Area Family Perseveres Through Tragedy
‘Close To This Day’
Many important family celebrations and milestones have had to be put on hold or shifted online during the COVID-19 crisis, and that includes the 50th birthday of Anne Carlson.
Carlson hit the half century mark on June 20, but was not able to celebrate her birthday with the usual family gathering inside of Warren Manor nursing home.
“Turning 50 is a big deal for her, she’s just been talking about it and we’ve always made a big deal out of her birthdays,” said Anne’s brother, Tim Carlson.
Tim and the Carlson family have cared for Anne since tragedy struck in 1985. When Anne and several friends got together Aug. 26 for a boat ride on Chautauqua Lake.
The group of teens ended up being struck by an intoxicated driver from Ohio, who was killed in the crash, along with Brenda Morrow of Jamestown.
In addition to the two fatalities, the crash left Anne disabled at 15 years old.
“That’s what you call a group of innocent teens just hanging out and having fun,” Tim Carlson said.
“I took my sister up there that night. I knew they weren’t drinking. I think they were getting ready to go on a road trip.”
The incident sparked renewed interest in legislating boaters who drive while intoxicated, and was the impetus for a series of news features run by Post-Journal reporters Manley Anderson, Gary Hahn and Dan Kane in the fall of 1985.
Adding to the Carlson family’s struggles was the drowning death of Tom Carlson, just two years later in 1987, also on Chautauqua Lake.

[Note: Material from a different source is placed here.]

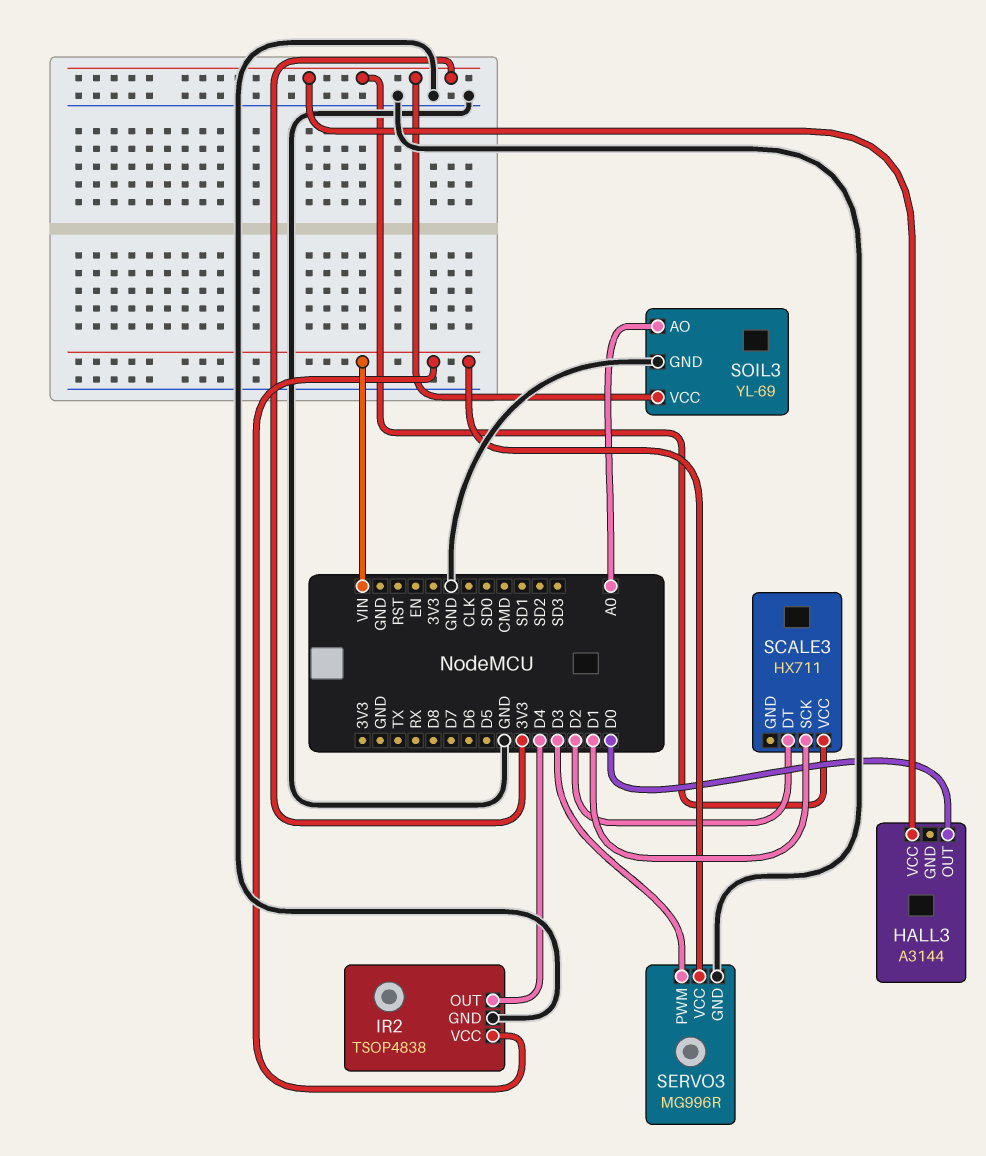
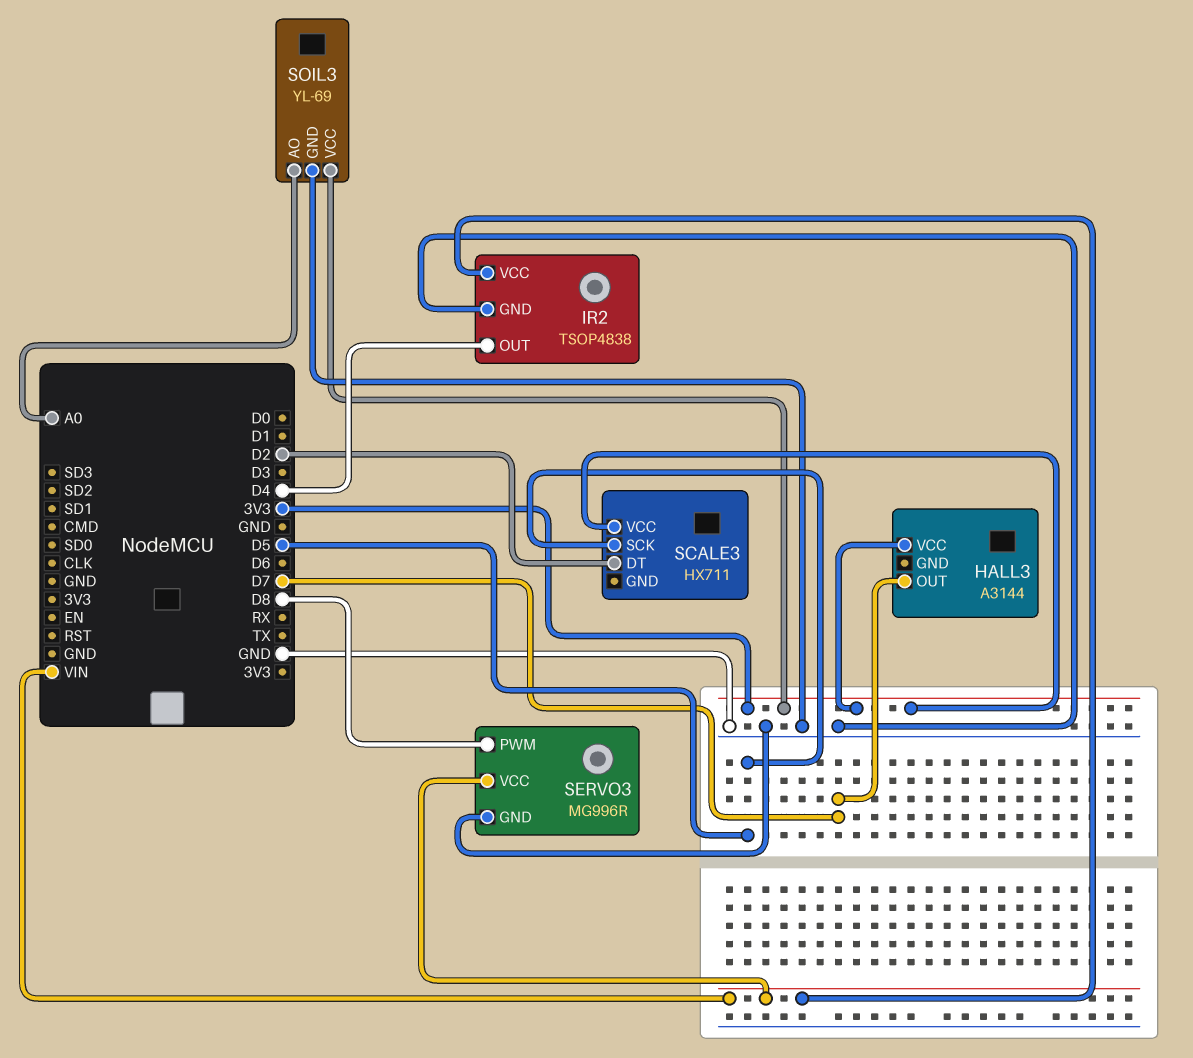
HALL3 pin OUT: D0 -> D7
SCALE3 pin SCK: D1 -> D5
SERVO3 pin PWM: D3 -> D8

“I don’t remember graduating, I don’t remember the rest of my football games,” said Tim Carlson, who was a senior at Jamestown High School in 1985. “My sister and I were very close. We are very close to this day.”
Through all the tragedies, Tim has remained committed to caring for his sister and his mother, who are now both residents of Warren Manor. In celebration of her 50th birthday, Tim attempted to reach out to friends on Facebook for well wishes for his sister, but did not have the success he was looking for.
“These things have happened to people whether they get injured, they get sick or something, and–how easily they are forgotten,” Tim Carlson said. “I’m living in Jamestown because of my mom and my sister. Yeah, I could have went out and lived a different life, but my mom and my sister are my priority. Here’s a young girl who was terribly injured. She can’t taste, she can’t smell, she can’t walk.”
The dedicated workers of nursing homes and assisted living facilities have continued to support residents through these difficult times, often risking their own health to do so.
“These people who work at the home, that’s their family,” Tim Carlson said.
While COVID-19 restrictions have forced us apart in many ways, they can also serve as a reminder of what is really important.
“Don’t forget about the people, your loved ones. Life is short,” Tim Carlson said.